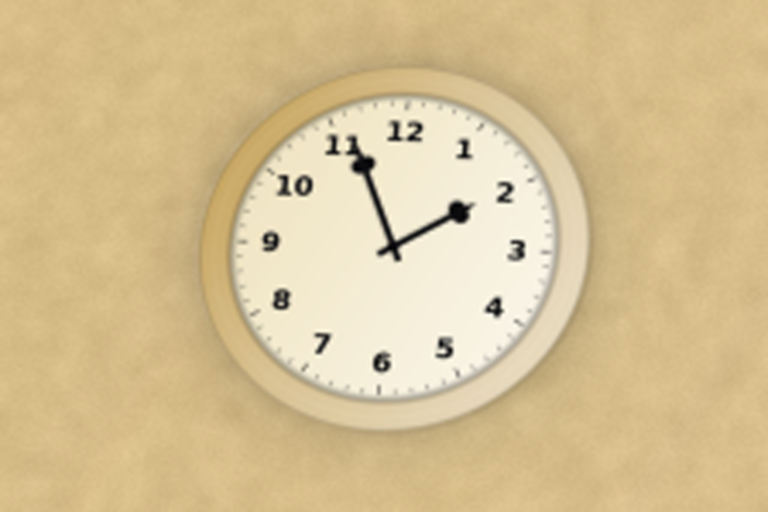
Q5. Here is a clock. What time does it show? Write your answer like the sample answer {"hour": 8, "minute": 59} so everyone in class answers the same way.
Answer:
---
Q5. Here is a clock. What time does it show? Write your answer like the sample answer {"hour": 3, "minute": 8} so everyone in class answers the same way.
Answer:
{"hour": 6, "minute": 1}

> [Problem statement] Find each row above that contains the word "time" and copy those rows in full. Case matters, so only rows with that exact capitalization count.

> [Task output]
Q5. Here is a clock. What time does it show? Write your answer like the sample answer {"hour": 8, "minute": 59} so everyone in class answers the same way.
Q5. Here is a clock. What time does it show? Write your answer like the sample answer {"hour": 3, "minute": 8} so everyone in class answers the same way.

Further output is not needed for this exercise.